New CBO Report Calls for Stronger Medicare Anti-Fraud Reforms
NAHC has been a longtime proponent of stronger program integrity measures
October 27, 2014 03:59 PM
The Congressional Budget Office (CBO) recently released a report, “How Initiatives to Reduce Fraud in Federal Health Care Programs Affect the Budget.” The aim of the report is to look at the budgetary consequences that fraud in federal health programs – such as Medicare, Medicaid and CHIP – have on overall federal spending.
According to the report’s summary, the goal of analyzing such data was to estimate, “the budgetary effects of legislative proposals to reduce fraud in Medicare, Medicaid, and the Children’s Health Insurance Program (CHIP), and how those estimates are used in the Congressional budget process.”
A review of the report’s findings in Home Health Care News expounded on what the report means to the home health and hospice community:
“Home health care often catches a bad reputation for the prevalence of fraud that occurs within the sector, despite its role as a cost-effective alternative to institutionalized care. Although fraud is certainly detectable and quantifiable, instances of abuse usually surface after the acts have been committed.
This seemingly undetectable nature of healthcare fraud has created a billion-dollar problem for the government, despite its anti-fraud initiatives already in effect.
In fiscal year 2014, spending on dedicated anti-fraud activities through the Health Care Fraud and Abuse Control (HCFAC) program was approximately $1.4 billion, which CBO notes was equal to about 0.2% of the federal government’s spending for the programs’ benefits.
“Measuring fraud is not simple, in part because fraud can be determined with certainty only after the fact,” CBO wrote in the report. “Moreover, although fraud that has been successfully prosecuted can be quantified, there is no reliable method to estimate the amount of fraud that goes undetected, especially because at first glance successful fraud can look very much like appropriate payment for health care services.”
Furthering the idea that fraud is elusive and hard to detect, the Government Accountability Office (GAO) concluded that “there is currently no reliable baseline estimate of the amount of health care fraud in the United States.”
While government entities—primarily the Department of Health and Human Services (HHS), the Centers for Medicare & Medicaid Services (CMS) and the Department of Justice (DOJ)—have undertaken several initiatives to address instances of healthcare-related fraud, CBO notes that funding for anti-fraud activities is limited.
Since 2009, the HHS- and DOJ-formed Health Care Fraud Prevention and Enforcement Action Team (HEAT) has filed criminal charges and civil charges against more than 1,700 defendants who falsely billed the Medicare program for more than $5.5 billion.
In general, CBO estimates that federal spending for the programs’ benefits would be reduced by legislation that would provide either additional funding or new authority to reduce fraud.
Appropriating additional funds, making statutory changes, mandating new or additional anti-fraud activities and increasing penalties for offenders are CBO’s top proposals.
In analyzing past proposals for providing additional funding for anti-fraud activities, CBO estimated that such funding would produce savings that exceed the cost of carrying out those activities.
For such estimates, CBO compares the proposed funding against its baseline—projected spending over the next 10 years—for HCFAC spending under current law and applies to the difference a return-on-investment factor of about 1.5:1—meaning a dollar that is invested saves, on average, $1.50.
Although this new investment would yield savings, CBO stresses that the estimated savings do not “pay for” increased spending from those or other policies for the purpose of enforcing Congressional budget rules.

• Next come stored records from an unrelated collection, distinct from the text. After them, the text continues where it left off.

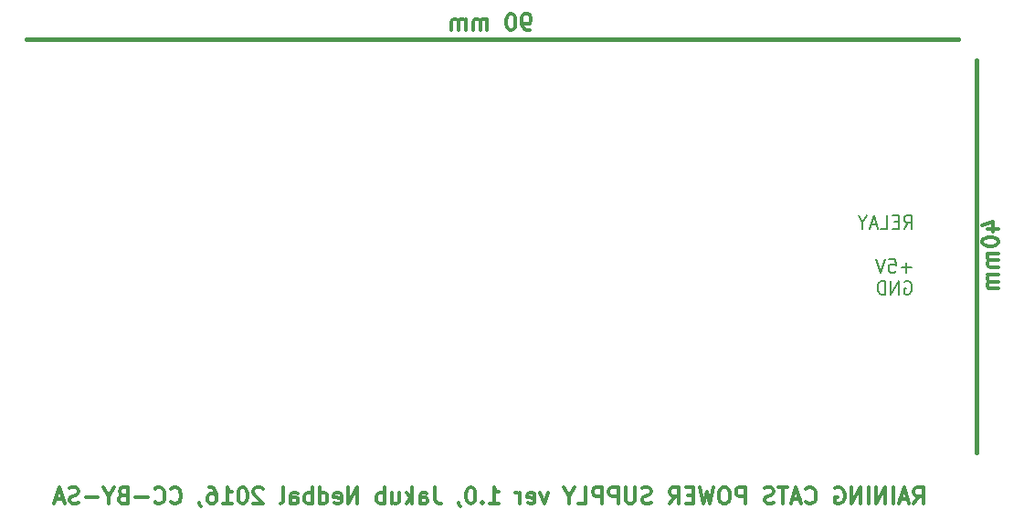
<source format=gbo>
G04 #@! TF.FileFunction,Legend,Bot*
%FSLAX46Y46*%
G04 Gerber Fmt 4.6, Leading zero omitted, Abs format (unit mm)*
G04 Created by KiCad (PCBNEW (2015-12-10 BZR 6367)-product) date Sun 25 Sep 2016 00:52:49 BST*
%MOMM*%
G01*
G04 APERTURE LIST*
%ADD10C,0.100000*%
%ADD11C,0.300000*%
%ADD12C,0.200000*%
%ADD13C,0.400000*%
G04 APERTURE END LIST*
D10*
D11*
X128983427Y-87800571D02*
X129483427Y-87086286D01*
X129840570Y-87800571D02*
X129840570Y-86300571D01*
X129269142Y-86300571D01*
X129126284Y-86372000D01*
X129054856Y-86443429D01*
X128983427Y-86586286D01*
X128983427Y-86800571D01*
X129054856Y-86943429D01*
X129126284Y-87014857D01*
X129269142Y-87086286D01*
X129840570Y-87086286D01*
X128411999Y-87372000D02*
X127697713Y-87372000D01*
X128554856Y-87800571D02*
X128054856Y-86300571D01*
X127554856Y-87800571D01*
X127054856Y-87800571D02*
X127054856Y-86300571D01*
X126340570Y-87800571D02*
X126340570Y-86300571D01*
X125483427Y-87800571D01*
X125483427Y-86300571D01*
X124769141Y-87800571D02*
X124769141Y-86300571D01*
X124054855Y-87800571D02*
X124054855Y-86300571D01*
X123197712Y-87800571D01*
X123197712Y-86300571D01*
X121697712Y-86372000D02*
X121840569Y-86300571D01*
X122054855Y-86300571D01*
X122269140Y-86372000D01*
X122411998Y-86514857D01*
X122483426Y-86657714D01*
X122554855Y-86943429D01*
X122554855Y-87157714D01*
X122483426Y-87443429D01*
X122411998Y-87586286D01*
X122269140Y-87729143D01*
X122054855Y-87800571D01*
X121911998Y-87800571D01*
X121697712Y-87729143D01*
X121626283Y-87657714D01*
X121626283Y-87157714D01*
X121911998Y-87157714D01*
X118983426Y-87657714D02*
X119054855Y-87729143D01*
X119269141Y-87800571D01*
X119411998Y-87800571D01*
X119626283Y-87729143D01*
X119769141Y-87586286D01*
X119840569Y-87443429D01*
X119911998Y-87157714D01*
X119911998Y-86943429D01*
X119840569Y-86657714D01*
X119769141Y-86514857D01*
X119626283Y-86372000D01*
X119411998Y-86300571D01*
X119269141Y-86300571D01*
X119054855Y-86372000D01*
X118983426Y-86443429D01*
X118411998Y-87372000D02*
X117697712Y-87372000D01*
X118554855Y-87800571D02*
X118054855Y-86300571D01*
X117554855Y-87800571D01*
X117269141Y-86300571D02*
X116411998Y-86300571D01*
X116840569Y-87800571D02*
X116840569Y-86300571D01*
X115983427Y-87729143D02*
X115769141Y-87800571D01*
X115411998Y-87800571D01*
X115269141Y-87729143D01*
X115197712Y-87657714D01*
X115126284Y-87514857D01*
X115126284Y-87372000D01*
X115197712Y-87229143D01*
X115269141Y-87157714D01*
X115411998Y-87086286D01*
X115697712Y-87014857D01*
X115840570Y-86943429D01*
X115911998Y-86872000D01*
X115983427Y-86729143D01*
X115983427Y-86586286D01*
X115911998Y-86443429D01*
X115840570Y-86372000D01*
X115697712Y-86300571D01*
X115340570Y-86300571D01*
X115126284Y-86372000D01*
X113340570Y-87800571D02*
X113340570Y-86300571D01*
X112769142Y-86300571D01*
X112626284Y-86372000D01*
X112554856Y-86443429D01*
X112483427Y-86586286D01*
X112483427Y-86800571D01*
X112554856Y-86943429D01*
X112626284Y-87014857D01*
X112769142Y-87086286D01*
X113340570Y-87086286D01*
X111554856Y-86300571D02*
X111269142Y-86300571D01*
X111126284Y-86372000D01*
X110983427Y-86514857D01*
X110911999Y-86800571D01*
X110911999Y-87300571D01*
X110983427Y-87586286D01*
X111126284Y-87729143D01*
X111269142Y-87800571D01*
X111554856Y-87800571D01*
X111697713Y-87729143D01*
X111840570Y-87586286D01*
X111911999Y-87300571D01*
X111911999Y-86800571D01*
X111840570Y-86514857D01*
X111697713Y-86372000D01*
X111554856Y-86300571D01*
X110411998Y-86300571D02*
X110054855Y-87800571D01*
X109769141Y-86729143D01*
X109483427Y-87800571D01*
X109126284Y-86300571D01*
X108554855Y-87014857D02*
X108054855Y-87014857D01*
X107840569Y-87800571D02*
X108554855Y-87800571D01*
X108554855Y-86300571D01*
X107840569Y-86300571D01*
X106340569Y-87800571D02*
X106840569Y-87086286D01*
X107197712Y-87800571D02*
X107197712Y-86300571D01*
X106626284Y-86300571D01*
X106483426Y-86372000D01*
X106411998Y-86443429D01*
X106340569Y-86586286D01*
X106340569Y-86800571D01*
X106411998Y-86943429D01*
X106483426Y-87014857D01*
X106626284Y-87086286D01*
X107197712Y-87086286D01*
X104626284Y-87729143D02*
X104411998Y-87800571D01*
X104054855Y-87800571D01*
X103911998Y-87729143D01*
X103840569Y-87657714D01*
X103769141Y-87514857D01*
X103769141Y-87372000D01*
X103840569Y-87229143D01*
X103911998Y-87157714D01*
X104054855Y-87086286D01*
X104340569Y-87014857D01*
X104483427Y-86943429D01*
X104554855Y-86872000D01*
X104626284Y-86729143D01*
X104626284Y-86586286D01*
X104554855Y-86443429D01*
X104483427Y-86372000D01*
X104340569Y-86300571D01*
X103983427Y-86300571D01*
X103769141Y-86372000D01*
X103126284Y-86300571D02*
X103126284Y-87514857D01*
X103054856Y-87657714D01*
X102983427Y-87729143D01*
X102840570Y-87800571D01*
X102554856Y-87800571D01*
X102411998Y-87729143D01*
X102340570Y-87657714D01*
X102269141Y-87514857D01*
X102269141Y-86300571D01*
X101554855Y-87800571D02*
X101554855Y-86300571D01*
X100983427Y-86300571D01*
X100840569Y-86372000D01*
X100769141Y-86443429D01*
X100697712Y-86586286D01*
X100697712Y-86800571D01*
X100769141Y-86943429D01*
X100840569Y-87014857D01*
X100983427Y-87086286D01*
X101554855Y-87086286D01*
X100054855Y-87800571D02*
X100054855Y-86300571D01*
X99483427Y-86300571D01*
X99340569Y-86372000D01*
X99269141Y-86443429D01*
X99197712Y-86586286D01*
X99197712Y-86800571D01*
X99269141Y-86943429D01*
X99340569Y-87014857D01*
X99483427Y-87086286D01*
X100054855Y-87086286D01*
X97840569Y-87800571D02*
X98554855Y-87800571D01*
X98554855Y-86300571D01*
X97054855Y-87086286D02*
X97054855Y-87800571D01*
X97554855Y-86300571D02*
X97054855Y-87086286D01*
X96554855Y-86300571D01*
X95054855Y-86800571D02*
X94697712Y-87800571D01*
X94340570Y-86800571D01*
X93197713Y-87729143D02*
X93340570Y-87800571D01*
X93626284Y-87800571D01*
X93769141Y-87729143D01*
X93840570Y-87586286D01*
X93840570Y-87014857D01*
X93769141Y-86872000D01*
X93626284Y-86800571D01*
X93340570Y-86800571D01*
X93197713Y-86872000D01*
X93126284Y-87014857D01*
X93126284Y-87157714D01*
X93840570Y-87300571D01*
X92483427Y-87800571D02*
X92483427Y-86800571D01*
X92483427Y-87086286D02*
X92411999Y-86943429D01*
X92340570Y-86872000D01*
X92197713Y-86800571D01*
X92054856Y-86800571D01*
X89626285Y-87800571D02*
X90483428Y-87800571D01*
X90054856Y-87800571D02*
X90054856Y-86300571D01*
X90197713Y-86514857D01*
X90340571Y-86657714D01*
X90483428Y-86729143D01*
X88983428Y-87657714D02*
X88912000Y-87729143D01*
X88983428Y-87800571D01*
X89054857Y-87729143D01*
X88983428Y-87657714D01*
X88983428Y-87800571D01*
X87983428Y-86300571D02*
X87840571Y-86300571D01*
X87697714Y-86372000D01*
X87626285Y-86443429D01*
X87554856Y-86586286D01*
X87483428Y-86872000D01*
X87483428Y-87229143D01*
X87554856Y-87514857D01*
X87626285Y-87657714D01*
X87697714Y-87729143D01*
X87840571Y-87800571D01*
X87983428Y-87800571D01*
X88126285Y-87729143D01*
X88197714Y-87657714D01*
X88269142Y-87514857D01*
X88340571Y-87229143D01*
X88340571Y-86872000D01*
X88269142Y-86586286D01*
X88197714Y-86443429D01*
X88126285Y-86372000D01*
X87983428Y-86300571D01*
X86769143Y-87729143D02*
X86769143Y-87800571D01*
X86840571Y-87943429D01*
X86912000Y-88014857D01*
X84554857Y-86300571D02*
X84554857Y-87372000D01*
X84626285Y-87586286D01*
X84769142Y-87729143D01*
X84983428Y-87800571D01*
X85126285Y-87800571D01*
X83197714Y-87800571D02*
X83197714Y-87014857D01*
X83269143Y-86872000D01*
X83412000Y-86800571D01*
X83697714Y-86800571D01*
X83840571Y-86872000D01*
X83197714Y-87729143D02*
X83340571Y-87800571D01*
X83697714Y-87800571D01*
X83840571Y-87729143D01*
X83912000Y-87586286D01*
X83912000Y-87443429D01*
X83840571Y-87300571D01*
X83697714Y-87229143D01*
X83340571Y-87229143D01*
X83197714Y-87157714D01*
X82483428Y-87800571D02*
X82483428Y-86300571D01*
X82340571Y-87229143D02*
X81912000Y-87800571D01*
X81912000Y-86800571D02*
X82483428Y-87372000D01*
X80626285Y-86800571D02*
X80626285Y-87800571D01*
X81269142Y-86800571D02*
X81269142Y-87586286D01*
X81197714Y-87729143D01*
X81054856Y-87800571D01*
X80840571Y-87800571D01*
X80697714Y-87729143D01*
X80626285Y-87657714D01*
X79911999Y-87800571D02*
X79911999Y-86300571D01*
X79911999Y-86872000D02*
X79769142Y-86800571D01*
X79483428Y-86800571D01*
X79340571Y-86872000D01*
X79269142Y-86943429D01*
X79197713Y-87086286D01*
X79197713Y-87514857D01*
X79269142Y-87657714D01*
X79340571Y-87729143D01*
X79483428Y-87800571D01*
X79769142Y-87800571D01*
X79911999Y-87729143D01*
X77411999Y-87800571D02*
X77411999Y-86300571D01*
X76554856Y-87800571D01*
X76554856Y-86300571D01*
X75269142Y-87729143D02*
X75411999Y-87800571D01*
X75697713Y-87800571D01*
X75840570Y-87729143D01*
X75911999Y-87586286D01*
X75911999Y-87014857D01*
X75840570Y-86872000D01*
X75697713Y-86800571D01*
X75411999Y-86800571D01*
X75269142Y-86872000D01*
X75197713Y-87014857D01*
X75197713Y-87157714D01*
X75911999Y-87300571D01*
X73911999Y-87800571D02*
X73911999Y-86300571D01*
X73911999Y-87729143D02*
X74054856Y-87800571D01*
X74340570Y-87800571D01*
X74483428Y-87729143D01*
X74554856Y-87657714D01*
X74626285Y-87514857D01*
X74626285Y-87086286D01*
X74554856Y-86943429D01*
X74483428Y-86872000D01*
X74340570Y-86800571D01*
X74054856Y-86800571D01*
X73911999Y-86872000D01*
X73197713Y-87800571D02*
X73197713Y-86300571D01*
X73197713Y-86872000D02*
X73054856Y-86800571D01*
X72769142Y-86800571D01*
X72626285Y-86872000D01*
X72554856Y-86943429D01*
X72483427Y-87086286D01*
X72483427Y-87514857D01*
X72554856Y-87657714D01*
X72626285Y-87729143D01*
X72769142Y-87800571D01*
X73054856Y-87800571D01*
X73197713Y-87729143D01*
X71197713Y-87800571D02*
X71197713Y-87014857D01*
X71269142Y-86872000D01*
X71411999Y-86800571D01*
X71697713Y-86800571D01*
X71840570Y-86872000D01*
X71197713Y-87729143D02*
X71340570Y-87800571D01*
X71697713Y-87800571D01*
X71840570Y-87729143D01*
X71911999Y-87586286D01*
X71911999Y-87443429D01*
X71840570Y-87300571D01*
X71697713Y-87229143D01*
X71340570Y-87229143D01*
X71197713Y-87157714D01*
X70269141Y-87800571D02*
X70411999Y-87729143D01*
X70483427Y-87586286D01*
X70483427Y-86300571D01*
X68626285Y-86443429D02*
X68554856Y-86372000D01*
X68411999Y-86300571D01*
X68054856Y-86300571D01*
X67911999Y-86372000D01*
X67840570Y-86443429D01*
X67769142Y-86586286D01*
X67769142Y-86729143D01*
X67840570Y-86943429D01*
X68697713Y-87800571D01*
X67769142Y-87800571D01*
X66840571Y-86300571D02*
X66697714Y-86300571D01*
X66554857Y-86372000D01*
X66483428Y-86443429D01*
X66411999Y-86586286D01*
X66340571Y-86872000D01*
X66340571Y-87229143D01*
X66411999Y-87514857D01*
X66483428Y-87657714D01*
X66554857Y-87729143D01*
X66697714Y-87800571D01*
X66840571Y-87800571D01*
X66983428Y-87729143D01*
X67054857Y-87657714D01*
X67126285Y-87514857D01*
X67197714Y-87229143D01*
X67197714Y-86872000D01*
X67126285Y-86586286D01*
X67054857Y-86443429D01*
X66983428Y-86372000D01*
X66840571Y-86300571D01*
X64912000Y-87800571D02*
X65769143Y-87800571D01*
X65340571Y-87800571D02*
X65340571Y-86300571D01*
X65483428Y-86514857D01*
X65626286Y-86657714D01*
X65769143Y-86729143D01*
X63626286Y-86300571D02*
X63912000Y-86300571D01*
X64054857Y-86372000D01*
X64126286Y-86443429D01*
X64269143Y-86657714D01*
X64340572Y-86943429D01*
X64340572Y-87514857D01*
X64269143Y-87657714D01*
X64197715Y-87729143D01*
X64054857Y-87800571D01*
X63769143Y-87800571D01*
X63626286Y-87729143D01*
X63554857Y-87657714D01*
X63483429Y-87514857D01*
X63483429Y-87157714D01*
X63554857Y-87014857D01*
X63626286Y-86943429D01*
X63769143Y-86872000D01*
X64054857Y-86872000D01*
X64197715Y-86943429D01*
X64269143Y-87014857D01*
X64340572Y-87157714D01*
X62769144Y-87729143D02*
X62769144Y-87800571D01*
X62840572Y-87943429D01*
X62912001Y-88014857D01*
X60126286Y-87657714D02*
X60197715Y-87729143D01*
X60412001Y-87800571D01*
X60554858Y-87800571D01*
X60769143Y-87729143D01*
X60912001Y-87586286D01*
X60983429Y-87443429D01*
X61054858Y-87157714D01*
X61054858Y-86943429D01*
X60983429Y-86657714D01*
X60912001Y-86514857D01*
X60769143Y-86372000D01*
X60554858Y-86300571D01*
X60412001Y-86300571D01*
X60197715Y-86372000D01*
X60126286Y-86443429D01*
X58626286Y-87657714D02*
X58697715Y-87729143D01*
X58912001Y-87800571D01*
X59054858Y-87800571D01*
X59269143Y-87729143D01*
X59412001Y-87586286D01*
X59483429Y-87443429D01*
X59554858Y-87157714D01*
X59554858Y-86943429D01*
X59483429Y-86657714D01*
X59412001Y-86514857D01*
X59269143Y-86372000D01*
X59054858Y-86300571D01*
X58912001Y-86300571D01*
X58697715Y-86372000D01*
X58626286Y-86443429D01*
X57983429Y-87229143D02*
X56840572Y-87229143D01*
X55626286Y-87014857D02*
X55412000Y-87086286D01*
X55340572Y-87157714D01*
X55269143Y-87300571D01*
X55269143Y-87514857D01*
X55340572Y-87657714D01*
X55412000Y-87729143D01*
X55554858Y-87800571D01*
X56126286Y-87800571D01*
X56126286Y-86300571D01*
X55626286Y-86300571D01*
X55483429Y-86372000D01*
X55412000Y-86443429D01*
X55340572Y-86586286D01*
X55340572Y-86729143D01*
X55412000Y-86872000D01*
X55483429Y-86943429D01*
X55626286Y-87014857D01*
X56126286Y-87014857D01*
X54340572Y-87086286D02*
X54340572Y-87800571D01*
X54840572Y-86300571D02*
X54340572Y-87086286D01*
X53840572Y-86300571D01*
X53340572Y-87229143D02*
X52197715Y-87229143D01*
X51554858Y-87729143D02*
X51340572Y-87800571D01*
X50983429Y-87800571D01*
X50840572Y-87729143D01*
X50769143Y-87657714D01*
X50697715Y-87514857D01*
X50697715Y-87372000D01*
X50769143Y-87229143D01*
X50840572Y-87157714D01*
X50983429Y-87086286D01*
X51269143Y-87014857D01*
X51412001Y-86943429D01*
X51483429Y-86872000D01*
X51554858Y-86729143D01*
X51554858Y-86586286D01*
X51483429Y-86443429D01*
X51412001Y-86372000D01*
X51269143Y-86300571D01*
X50912001Y-86300571D01*
X50697715Y-86372000D01*
X50126287Y-87372000D02*
X49412001Y-87372000D01*
X50269144Y-87800571D02*
X49769144Y-86300571D01*
X49269144Y-87800571D01*
D12*
X128117714Y-67218000D02*
X128232000Y-67160857D01*
X128403429Y-67160857D01*
X128574857Y-67218000D01*
X128689143Y-67332286D01*
X128746286Y-67446571D01*
X128803429Y-67675143D01*
X128803429Y-67846571D01*
X128746286Y-68075143D01*
X128689143Y-68189429D01*
X128574857Y-68303714D01*
X128403429Y-68360857D01*
X128289143Y-68360857D01*
X128117714Y-68303714D01*
X128060571Y-68246571D01*
X128060571Y-67846571D01*
X128289143Y-67846571D01*
X127546286Y-68360857D02*
X127546286Y-67160857D01*
X126860571Y-68360857D01*
X126860571Y-67160857D01*
X126289143Y-68360857D02*
X126289143Y-67160857D01*
X126003428Y-67160857D01*
X125832000Y-67218000D01*
X125717714Y-67332286D01*
X125660571Y-67446571D01*
X125603428Y-67675143D01*
X125603428Y-67846571D01*
X125660571Y-68075143D01*
X125717714Y-68189429D01*
X125832000Y-68303714D01*
X126003428Y-68360857D01*
X126289143Y-68360857D01*
X128746286Y-65871714D02*
X127832000Y-65871714D01*
X128289143Y-66328857D02*
X128289143Y-65414571D01*
X126689143Y-65128857D02*
X127260572Y-65128857D01*
X127317715Y-65700286D01*
X127260572Y-65643143D01*
X127146286Y-65586000D01*
X126860572Y-65586000D01*
X126746286Y-65643143D01*
X126689143Y-65700286D01*
X126632000Y-65814571D01*
X126632000Y-66100286D01*
X126689143Y-66214571D01*
X126746286Y-66271714D01*
X126860572Y-66328857D01*
X127146286Y-66328857D01*
X127260572Y-66271714D01*
X127317715Y-66214571D01*
X126289143Y-65128857D02*
X125889143Y-66328857D01*
X125489143Y-65128857D01*
X128060571Y-62264857D02*
X128460571Y-61693429D01*
X128746286Y-62264857D02*
X128746286Y-61064857D01*
X128289143Y-61064857D01*
X128174857Y-61122000D01*
X128117714Y-61179143D01*
X128060571Y-61293429D01*
X128060571Y-61464857D01*
X128117714Y-61579143D01*
X128174857Y-61636286D01*
X128289143Y-61693429D01*
X128746286Y-61693429D01*
X127546286Y-61636286D02*
X127146286Y-61636286D01*
X126974857Y-62264857D02*
X127546286Y-62264857D01*
X127546286Y-61064857D01*
X126974857Y-61064857D01*
X125889143Y-62264857D02*
X126460572Y-62264857D01*
X126460572Y-61064857D01*
X125546286Y-61922000D02*
X124974857Y-61922000D01*
X125660571Y-62264857D02*
X125260571Y-61064857D01*
X124860571Y-62264857D01*
X124232000Y-61693429D02*
X124232000Y-62264857D01*
X124632000Y-61064857D02*
X124232000Y-61693429D01*
X123832000Y-61064857D01*
D11*
X135822571Y-62341429D02*
X136822571Y-62341429D01*
X135251143Y-61984286D02*
X136322571Y-61627143D01*
X136322571Y-62555715D01*
X135322571Y-63412857D02*
X135322571Y-63555714D01*
X135394000Y-63698571D01*
X135465429Y-63770000D01*
X135608286Y-63841429D01*
X135894000Y-63912857D01*
X136251143Y-63912857D01*
X136536857Y-63841429D01*
X136679714Y-63770000D01*
X136751143Y-63698571D01*
X136822571Y-63555714D01*
X136822571Y-63412857D01*
X136751143Y-63270000D01*
X136679714Y-63198571D01*
X136536857Y-63127143D01*
X136251143Y-63055714D01*
X135894000Y-63055714D01*
X135608286Y-63127143D01*
X135465429Y-63198571D01*
X135394000Y-63270000D01*
X135322571Y-63412857D01*
X136822571Y-64555714D02*
X135822571Y-64555714D01*
X135965429Y-64555714D02*
X135894000Y-64627142D01*
X135822571Y-64770000D01*
X135822571Y-64984285D01*
X135894000Y-65127142D01*
X136036857Y-65198571D01*
X136822571Y-65198571D01*
X136036857Y-65198571D02*
X135894000Y-65270000D01*
X135822571Y-65412857D01*
X135822571Y-65627142D01*
X135894000Y-65770000D01*
X136036857Y-65841428D01*
X136822571Y-65841428D01*
X136822571Y-66555714D02*
X135822571Y-66555714D01*
X135965429Y-66555714D02*
X135894000Y-66627142D01*
X135822571Y-66770000D01*
X135822571Y-66984285D01*
X135894000Y-67127142D01*
X136036857Y-67198571D01*
X136822571Y-67198571D01*
X136036857Y-67198571D02*
X135894000Y-67270000D01*
X135822571Y-67412857D01*
X135822571Y-67627142D01*
X135894000Y-67770000D01*
X136036857Y-67841428D01*
X136822571Y-67841428D01*
D13*
X134747000Y-83058000D02*
X134747000Y-46609000D01*
D11*
X93341428Y-43858571D02*
X93055713Y-43858571D01*
X92912856Y-43787143D01*
X92841428Y-43715714D01*
X92698570Y-43501429D01*
X92627142Y-43215714D01*
X92627142Y-42644286D01*
X92698570Y-42501429D01*
X92769999Y-42430000D01*
X92912856Y-42358571D01*
X93198570Y-42358571D01*
X93341428Y-42430000D01*
X93412856Y-42501429D01*
X93484285Y-42644286D01*
X93484285Y-43001429D01*
X93412856Y-43144286D01*
X93341428Y-43215714D01*
X93198570Y-43287143D01*
X92912856Y-43287143D01*
X92769999Y-43215714D01*
X92698570Y-43144286D01*
X92627142Y-43001429D01*
X91698571Y-42358571D02*
X91555714Y-42358571D01*
X91412857Y-42430000D01*
X91341428Y-42501429D01*
X91269999Y-42644286D01*
X91198571Y-42930000D01*
X91198571Y-43287143D01*
X91269999Y-43572857D01*
X91341428Y-43715714D01*
X91412857Y-43787143D01*
X91555714Y-43858571D01*
X91698571Y-43858571D01*
X91841428Y-43787143D01*
X91912857Y-43715714D01*
X91984285Y-43572857D01*
X92055714Y-43287143D01*
X92055714Y-42930000D01*
X91984285Y-42644286D01*
X91912857Y-42501429D01*
X91841428Y-42430000D01*
X91698571Y-42358571D01*
X89412857Y-43858571D02*
X89412857Y-42858571D01*
X89412857Y-43001429D02*
X89341429Y-42930000D01*
X89198571Y-42858571D01*
X88984286Y-42858571D01*
X88841429Y-42930000D01*
X88770000Y-43072857D01*
X88770000Y-43858571D01*
X88770000Y-43072857D02*
X88698571Y-42930000D01*
X88555714Y-42858571D01*
X88341429Y-42858571D01*
X88198571Y-42930000D01*
X88127143Y-43072857D01*
X88127143Y-43858571D01*
X87412857Y-43858571D02*
X87412857Y-42858571D01*
X87412857Y-43001429D02*
X87341429Y-42930000D01*
X87198571Y-42858571D01*
X86984286Y-42858571D01*
X86841429Y-42930000D01*
X86770000Y-43072857D01*
X86770000Y-43858571D01*
X86770000Y-43072857D02*
X86698571Y-42930000D01*
X86555714Y-42858571D01*
X86341429Y-42858571D01*
X86198571Y-42930000D01*
X86127143Y-43072857D01*
X86127143Y-43858571D01*
D13*
X133096000Y-44704000D02*
X46736000Y-44704000D01*
M02*

</source>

“Nevertheless, those savings, if realized, ultimately reduce federal budget deficits,” CBO wrote. “Whenever possible, CBO provides information about such potential savings to lawmakers while legislation is under consideration.”
CBO also analyzed legislative proposals to modify practices and behaviors in programs such as Medicare, Medicaid and the Children’s Health Insurance Program (CHIP).
Specifically, CBO focuses on the scope of new requirements in proposed legislation and whether they would increase existing laws and regulations—for example, by expanding the universe of prohibited behaviors or by adding conditions for providers who wish to participate in either Medicare, Medicaid or CHIP.
In analyzing proposals to mandate new or added anti-fraud efforts, CBO considers whether the government’s current authority permits it to undertake the activity.
“Proposals might reduce spending for health care programs if they direct resources away from less effective anti-fraud activities or if they include funding for new activities that would save more than they cost,” CBO stated. “Conversely, CBO might conclude that the newly required activity would displace other actions that are more effective at reducing fraud; if so, requiring new program integrity activities might increase, rather than decrease, federal spending.”
For offenders, CBO considers how proposed changes in penalties would affect the expected costs for individuals or businesses that commit fraud, particularly whether imposing large financial penalties might deter a significant amount of fraud.